Internet-Draft         EVPN Prefix Advertisement       February 13, 2017


   GW IP address, a MAC or an ESI, or without an overlay index, in which
   case the BGP next-hop will point at the egress NVE

**** The BGP next hop is not necessarily the egress NVE.
[JORGE] changed to: “the BGP next-hop will point at the egress NVE/ASBR/ABR”

   and the MAC in the
   Router's MAC Extended Community will provide the inner MAC
   destination address to be used. As discussed throughout the document,
   the EVPN RT-2 does not meet the requirements for all the DC use
   cases, therefore this EVPN route type 5 is required.
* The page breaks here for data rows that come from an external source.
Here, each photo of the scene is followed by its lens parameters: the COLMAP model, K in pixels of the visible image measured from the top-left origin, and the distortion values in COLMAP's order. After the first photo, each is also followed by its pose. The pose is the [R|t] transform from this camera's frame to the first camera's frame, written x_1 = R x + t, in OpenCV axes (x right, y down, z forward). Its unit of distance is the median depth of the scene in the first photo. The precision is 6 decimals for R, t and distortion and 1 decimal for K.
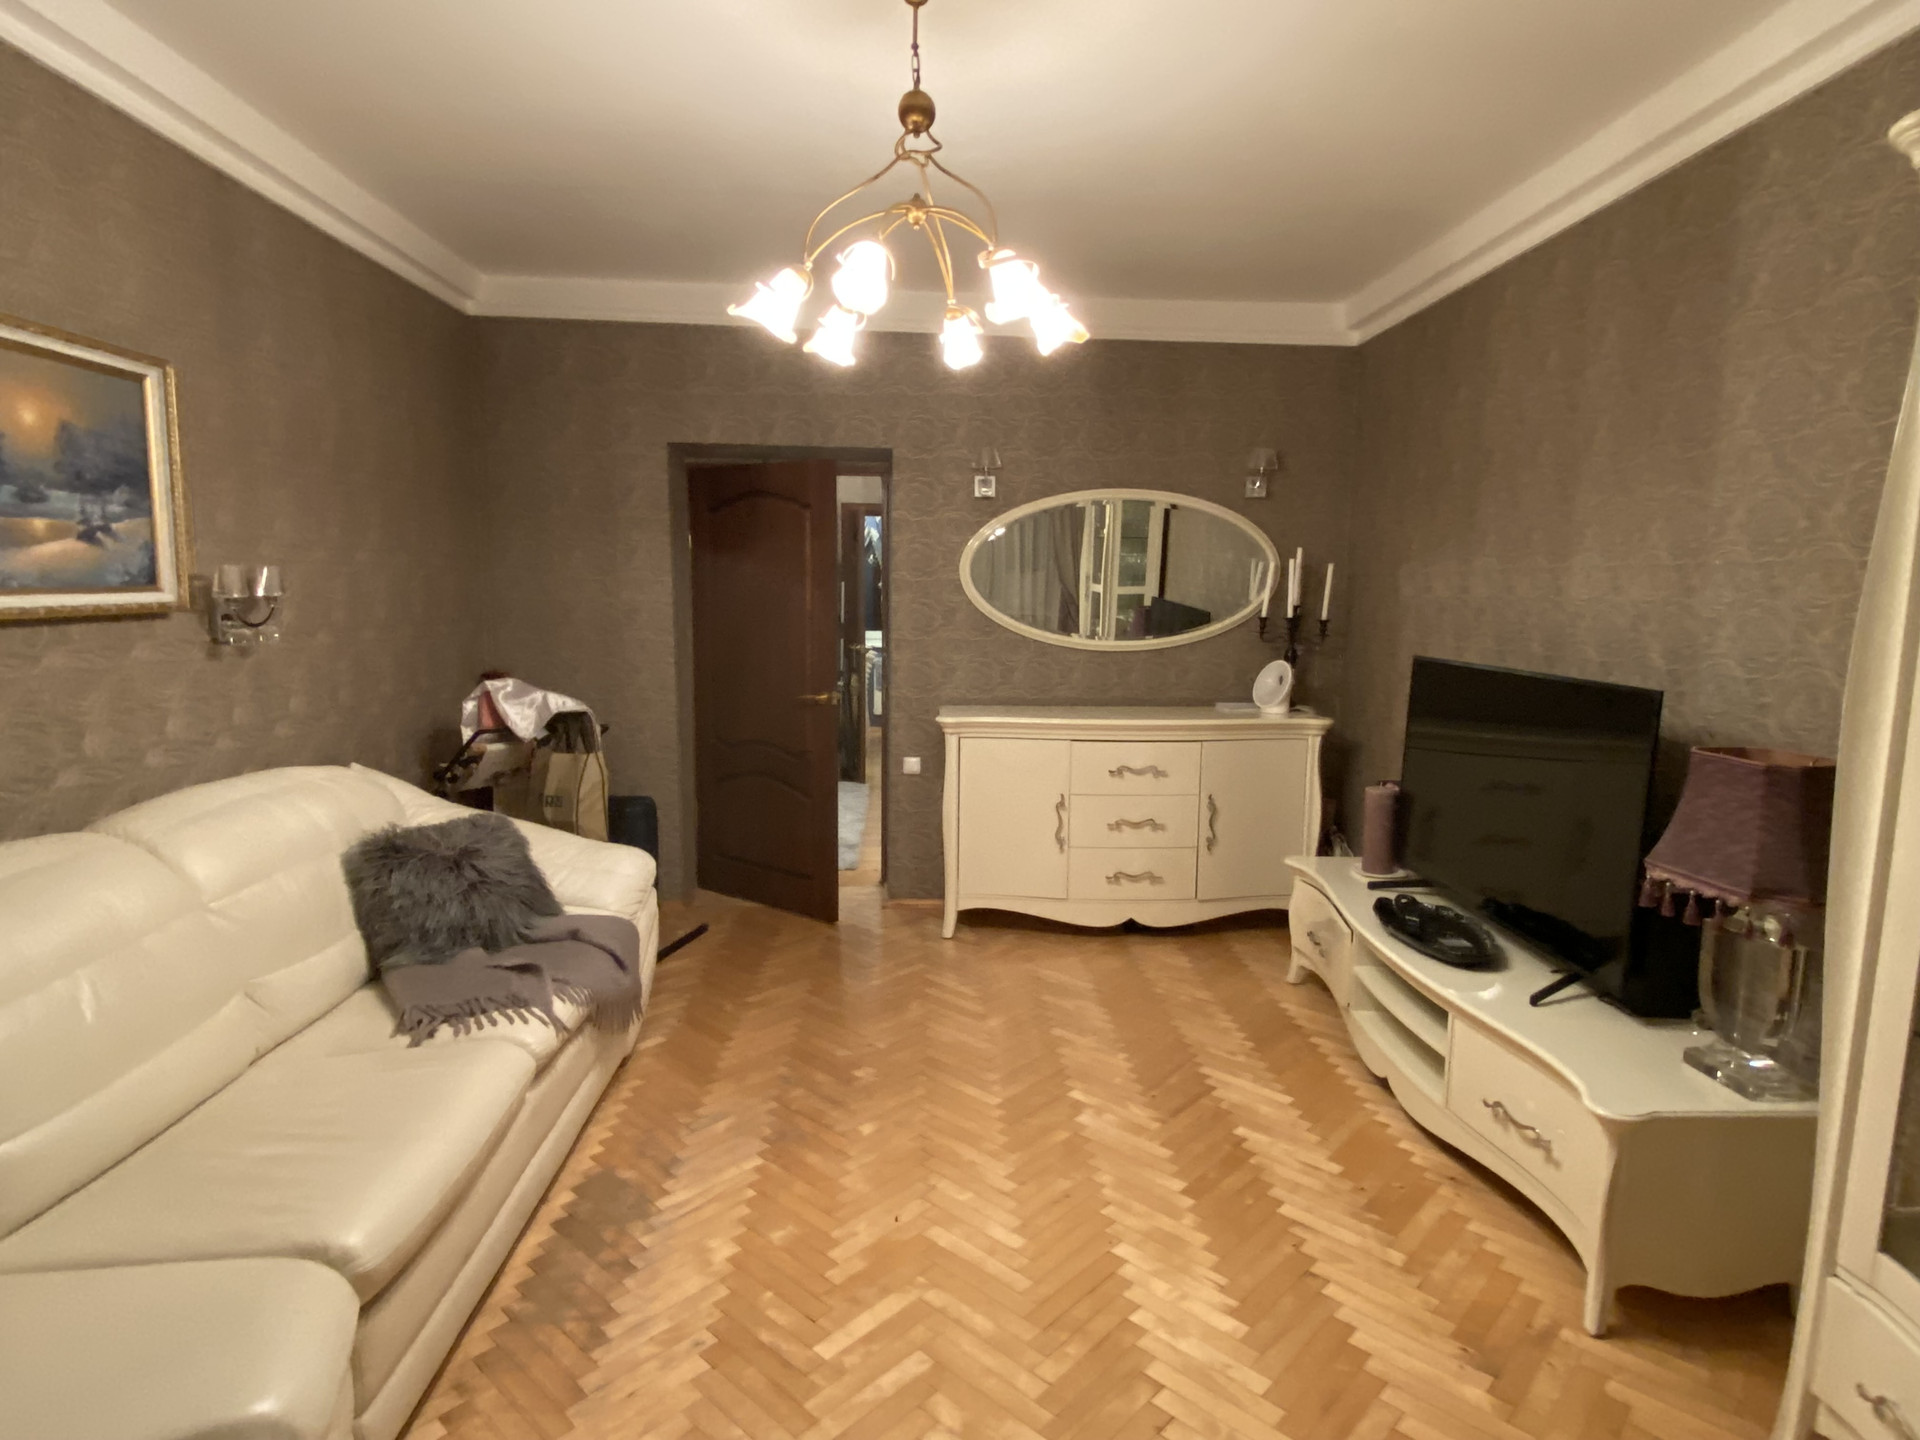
lens RADIAL K [[1046.7, 0, 960.0], [0, 1046.7, 720.0], [0, 0, 1]] dist [0.001444, 0.000109]
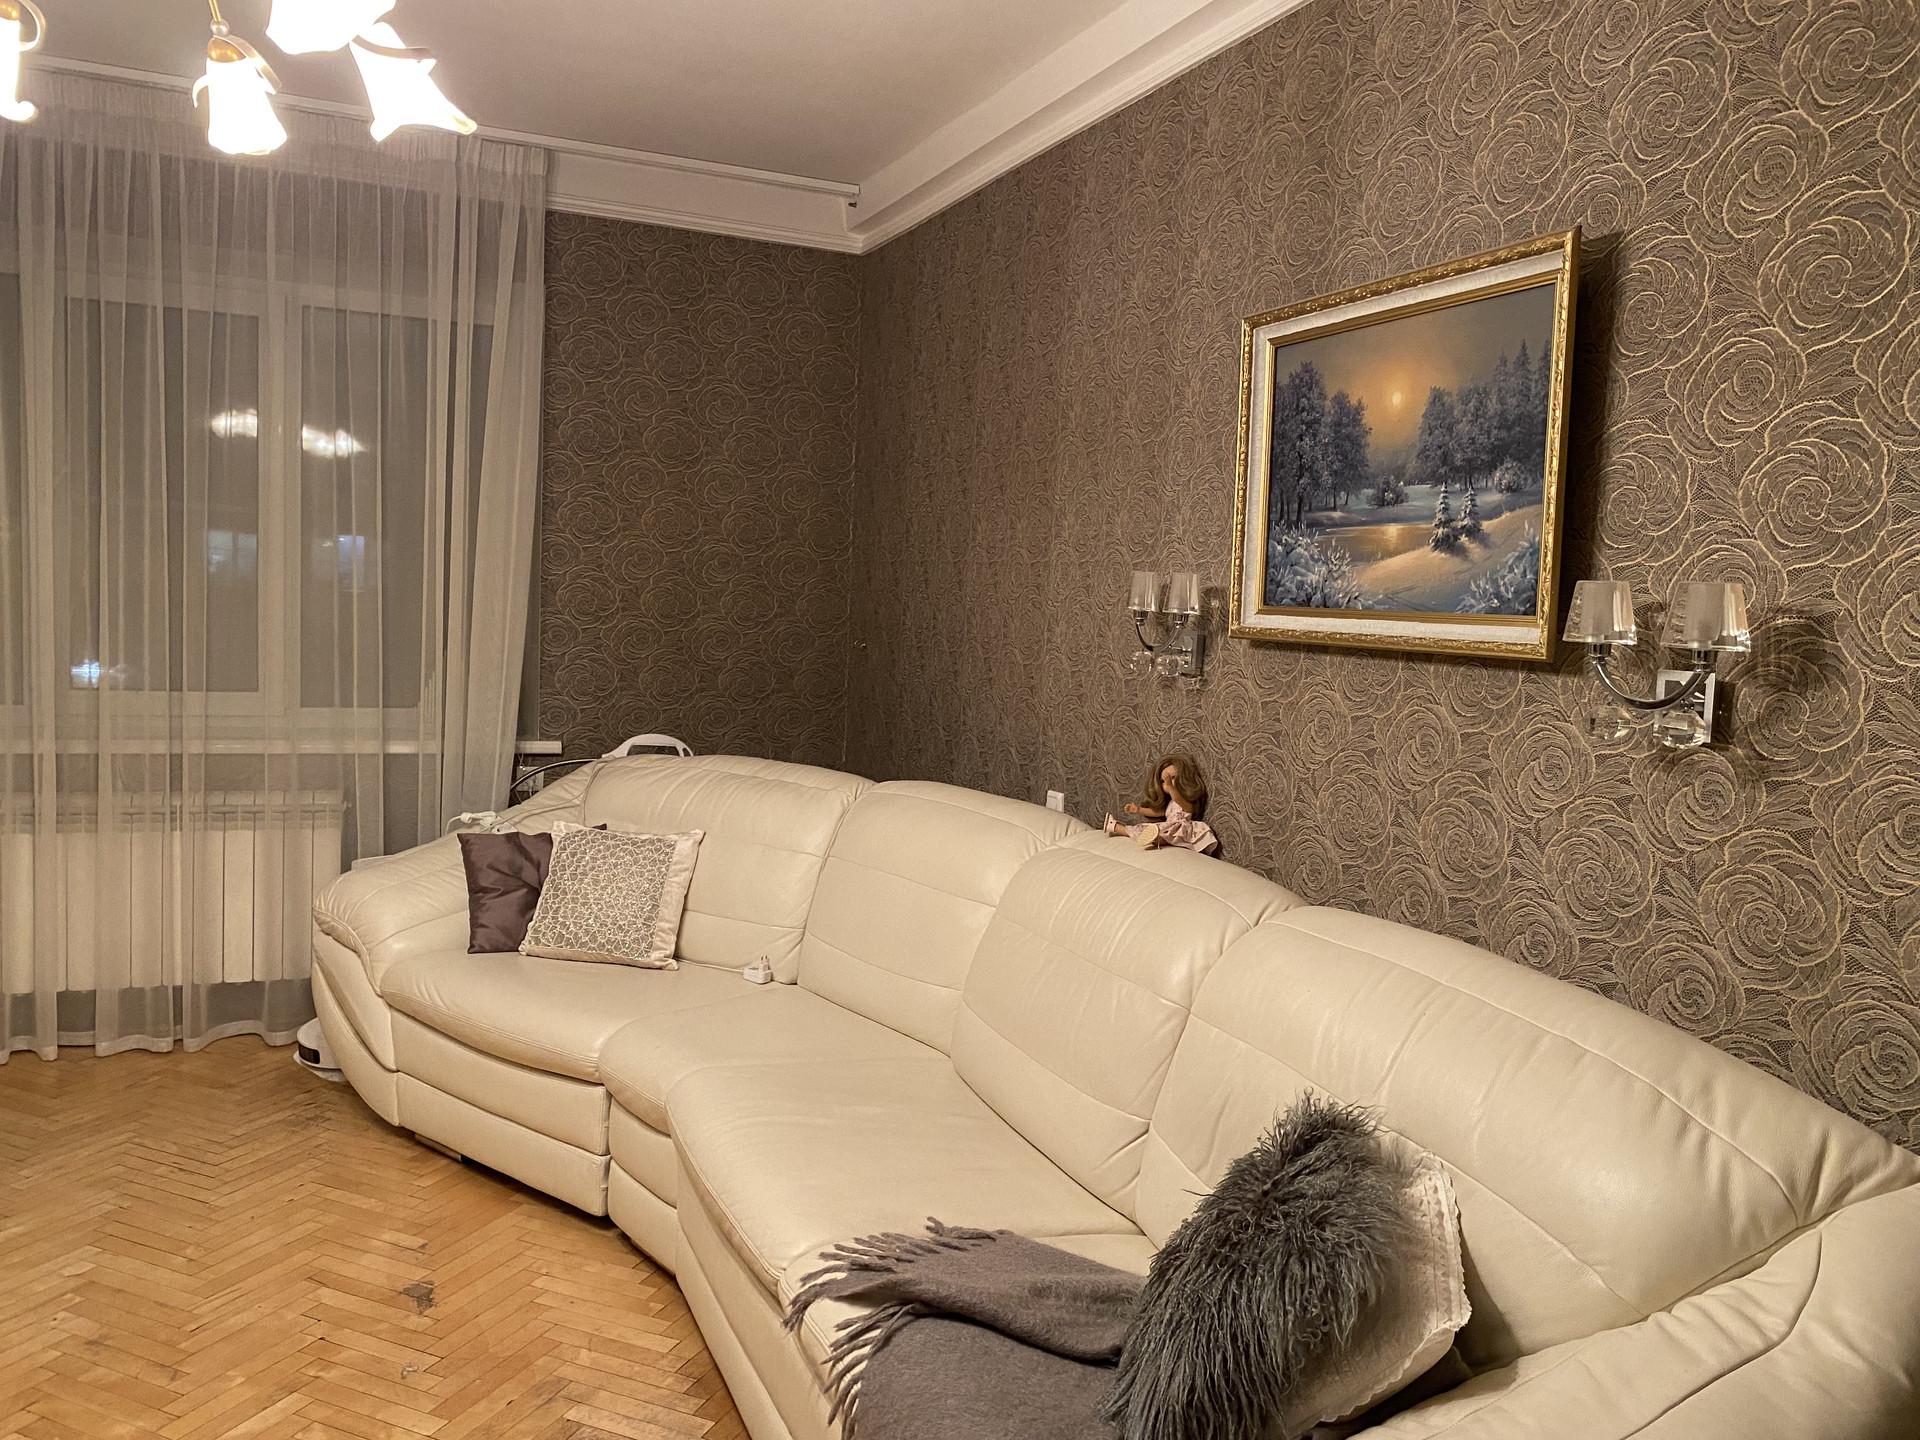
lens RADIAL K [[1462.4, 0, 958.5], [0, 1462.4, 708.2], [0, 0, 1]] dist [0.024032, -0.030586]
pose [[-0.939553, -0.024753, -0.341507, -0.187282], [-0.098569, 0.974716, 0.200533, -0.237148], [0.327909, 0.222074, -0.918237, 1.862582]]
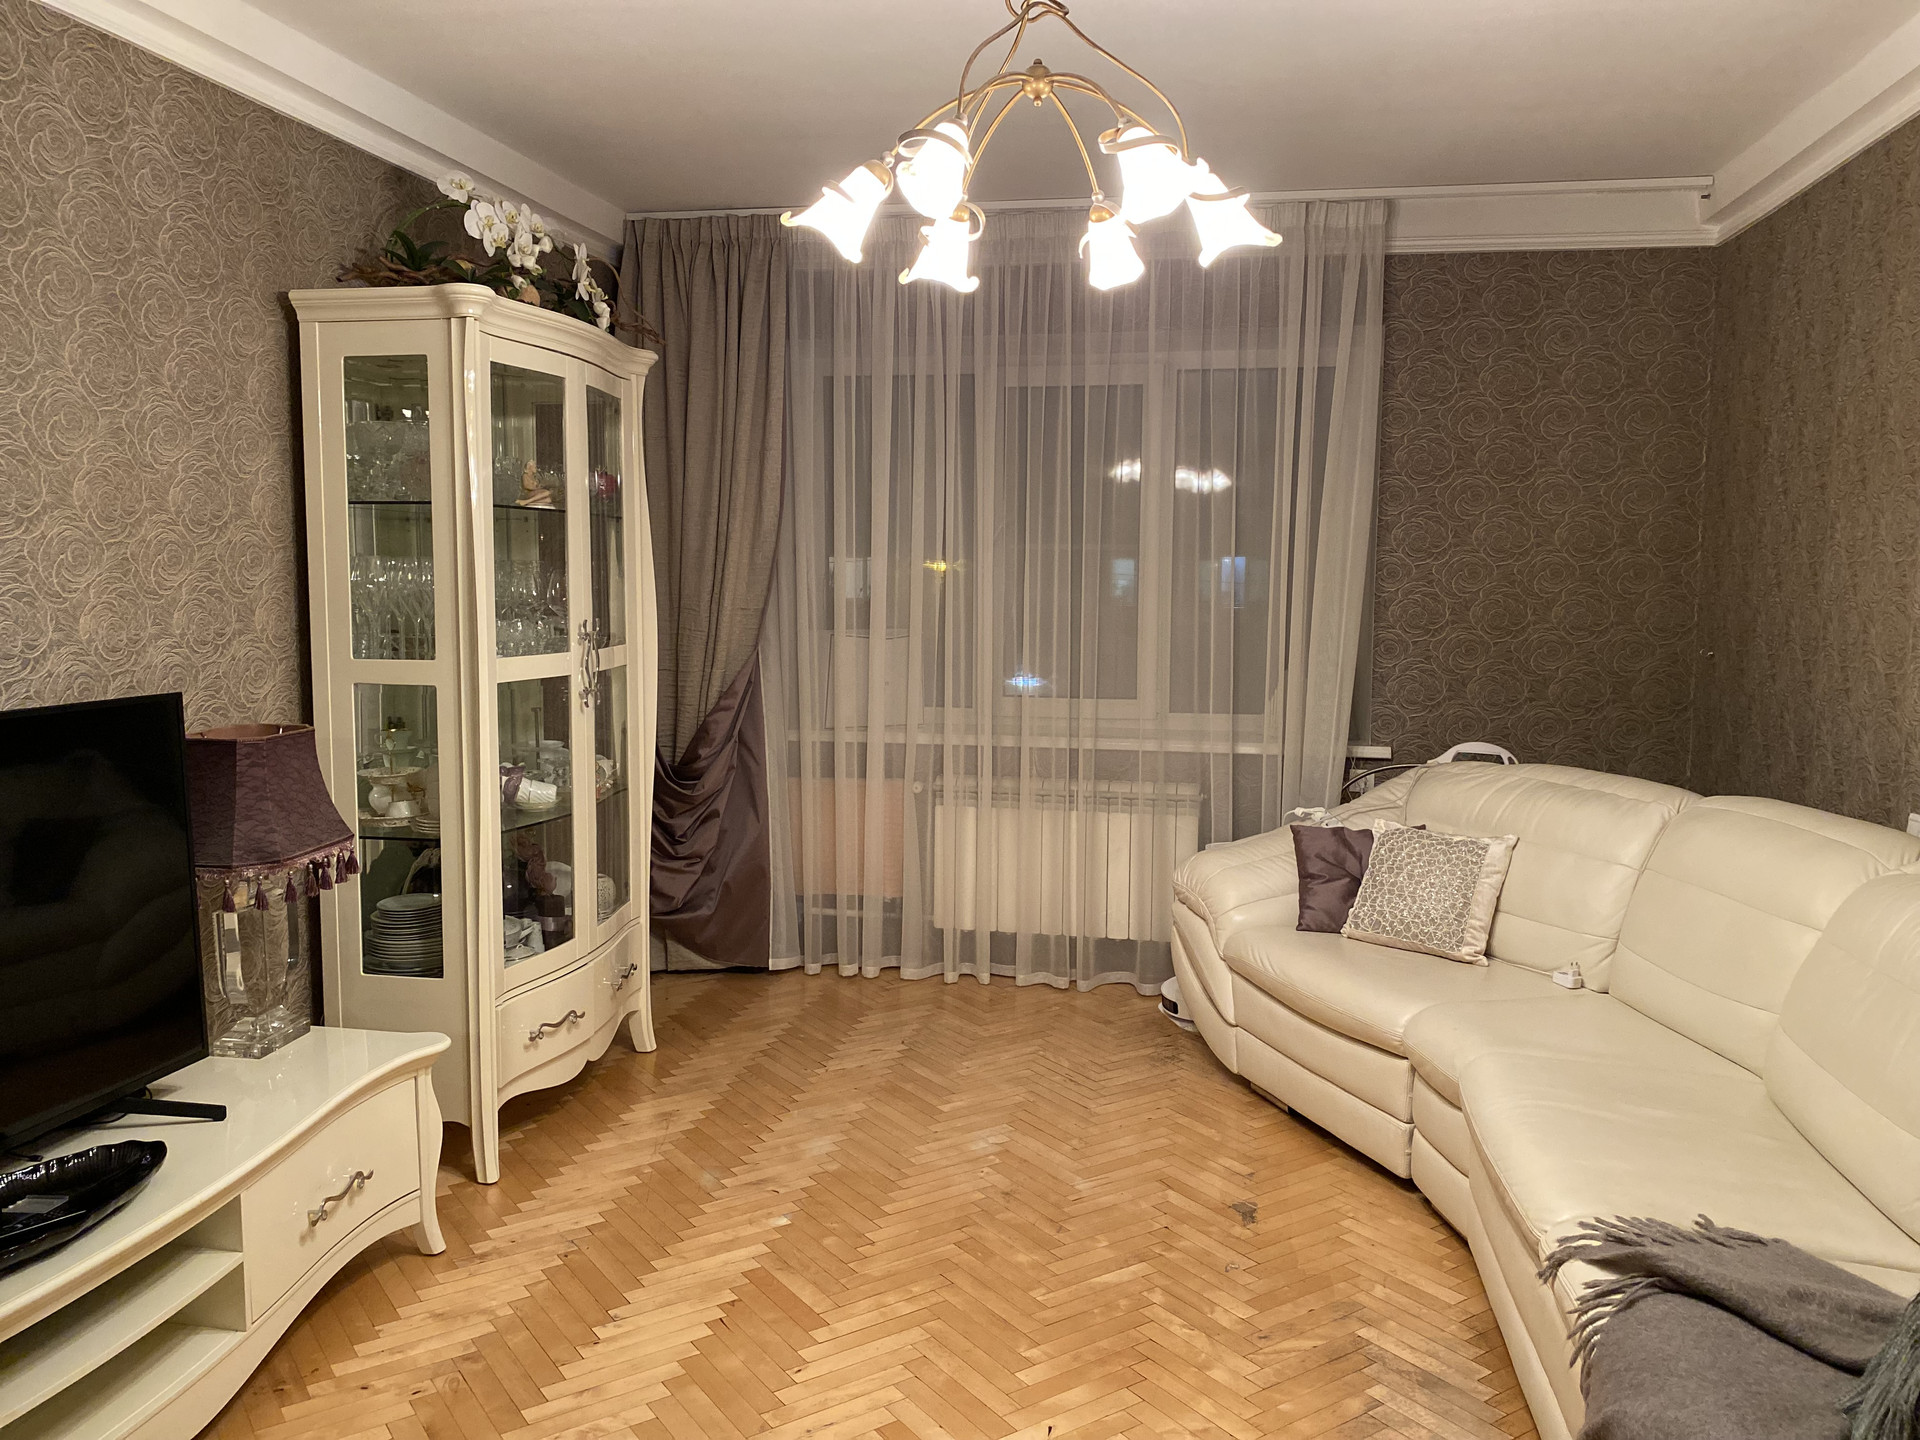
lens RADIAL K [[1462.4, 0, 958.5], [0, 1462.4, 708.2], [0, 0, 1]] dist [0.024032, -0.030586]
pose [[-0.972627, -0.038302, 0.229195, -0.227416], [0.013092, 0.975723, 0.218616, -0.266711], [-0.232004, 0.215632, -0.948513, 2.003775]]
   The EVPN route type 5 decouples the IP Prefix advertisements from the
   MAC/IP route advertisements in EVPN, hence:

**** This is the third time this information is being repeated.  
[JORGE] OK, I summarized these points. This is supposed to be just a summary. 
 

<snip>

9. IANA Considerations

   This document requests the allocation of value 5 in the "EVPN Route
   Types" registry defined by [RFC7432] and modification of the registry
   as follows:

   Value     Description         Reference
   5         IP Prefix route     [this document]
 


Rabadan et al.          Expires August 17, 2017                [Page 28]


Internet-Draft         EVPN Prefix Advertisement       February 13, 2017


   6-255     Unassigned

**** Since this document is not creating the registry, I believe the proprer
**** procedure is to request the codepoint you want, but not to assign values
**** for other codepoints.

[JORGE] ok, I removed the unassigned range.